According to the experts at Tällberg, CO2 concentrations in the atmosphere need to be stabilized at 350 parts per million (ppm), lower than both current atmospheric levels (382 ppm) and current stabilization targets set by the European Union (around 400 ppm). In the June 23rd editions of the Financial Times, the International Herald Tribune, the New York Times, and several other media outlets, the Forum launched a campaign to publicize both the target and the critical need of an international agreement to reach it.

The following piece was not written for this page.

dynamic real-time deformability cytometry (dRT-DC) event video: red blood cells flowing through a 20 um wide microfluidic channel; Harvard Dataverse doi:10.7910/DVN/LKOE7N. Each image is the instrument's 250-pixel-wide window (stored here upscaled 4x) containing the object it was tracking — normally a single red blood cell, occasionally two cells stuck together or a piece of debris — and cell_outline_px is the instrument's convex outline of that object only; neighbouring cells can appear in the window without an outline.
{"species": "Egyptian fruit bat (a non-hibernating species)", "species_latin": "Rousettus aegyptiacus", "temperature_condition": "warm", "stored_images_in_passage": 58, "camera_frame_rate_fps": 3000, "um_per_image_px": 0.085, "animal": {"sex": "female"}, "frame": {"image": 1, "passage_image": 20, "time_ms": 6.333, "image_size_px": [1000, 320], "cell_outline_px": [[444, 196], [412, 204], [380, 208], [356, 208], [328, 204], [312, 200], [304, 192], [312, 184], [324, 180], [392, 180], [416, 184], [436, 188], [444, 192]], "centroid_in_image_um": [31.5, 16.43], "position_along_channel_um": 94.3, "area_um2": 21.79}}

Tipping points and Earth's natural boundaries

NASA Chief Scientist James Hansen and eight of his colleagues initially proposed this goal last April in a paper entitled 'Target Atmospheric CO2: Where Should Humanity Aim?' A combination of paleoclimate data and sensitivity analysis leads to their conclusion that 'if humanity wishes to preserve a planet similar to that on which civilization developed and to which life on Earth is adapted...CO2 will need to be reduced from its current 385 ppm to at most 350 ppm.'

According to their new conclusions, in order to restore sea levels, Arctic sea ice extent, glaciers, and other pre-industrial planetary conditions, it may well require even lower levels of CO2 - as low as 300 to 320 ppm - in the long-term. As an initial global target, 350 ppm represents the upper limit of a 'safe zone.' Hansen said he was 99 percent certain about the validity of this target, but that the largest uncertainties arise from the influence of non-CO2 greenhouse gases on the atmosphere.

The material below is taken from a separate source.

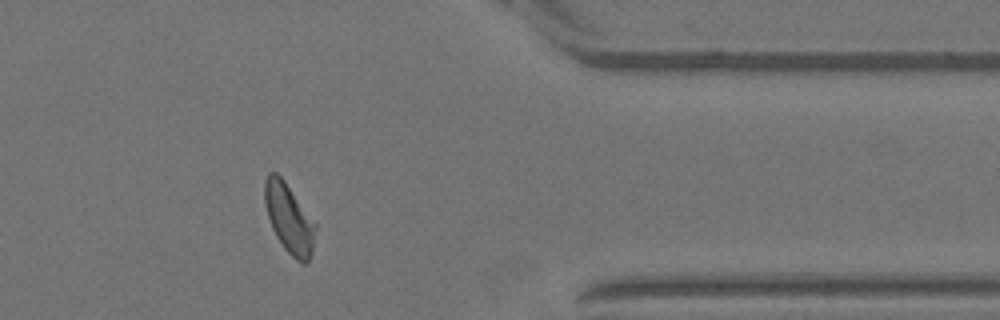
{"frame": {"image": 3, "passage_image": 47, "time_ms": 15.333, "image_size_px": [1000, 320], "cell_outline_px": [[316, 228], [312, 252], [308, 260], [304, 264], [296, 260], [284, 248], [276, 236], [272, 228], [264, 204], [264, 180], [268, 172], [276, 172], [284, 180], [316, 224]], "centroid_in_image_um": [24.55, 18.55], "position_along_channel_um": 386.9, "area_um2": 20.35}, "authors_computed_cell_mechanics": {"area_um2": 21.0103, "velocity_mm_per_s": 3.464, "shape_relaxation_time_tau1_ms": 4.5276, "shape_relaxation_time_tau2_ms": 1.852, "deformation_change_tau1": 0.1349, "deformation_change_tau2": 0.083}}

The forum's leading scientists stressed that the Earth’s climate is a complex system in which interactions can amplify effects and lead to so-called climate 'tipping points': boundaries that, once crossed, can catalyze cascades of non-linear, abrupt changes or slow, long-term, irreversible changes beyond human control.

The Forum emphasized the moral imperative to act on aggressive climate targets and a range of other issues, including ozone depletion, biodiversity, water resources, and land use. All of these systems are approaching boundaries and limitations, but the goal of reducing CO2 emissions remains one of the most challenging.

From 2 Degrees to 350 ppm

The European Union (EU) has established a goal of keeping global temperatures from increasing more than 2ºC above pre-industrial levels. The Intergovernmental Panel on Climate Change (IPCC), in its Fourth Assessment Report, indicated that achieving the EU's 2ºC target will mean stabilizing GHG concentrations in the atmosphere at about 445 to 490 ppm CO2-equivalent. This includes not only carbon dioxide, but rather a host of other greenhouse gases. To achieve a stabilization of 350 ppm CO2, the EU’s current target would need to be reduced by 10 to 20 percent, to 400 ppm CO2-equivalent.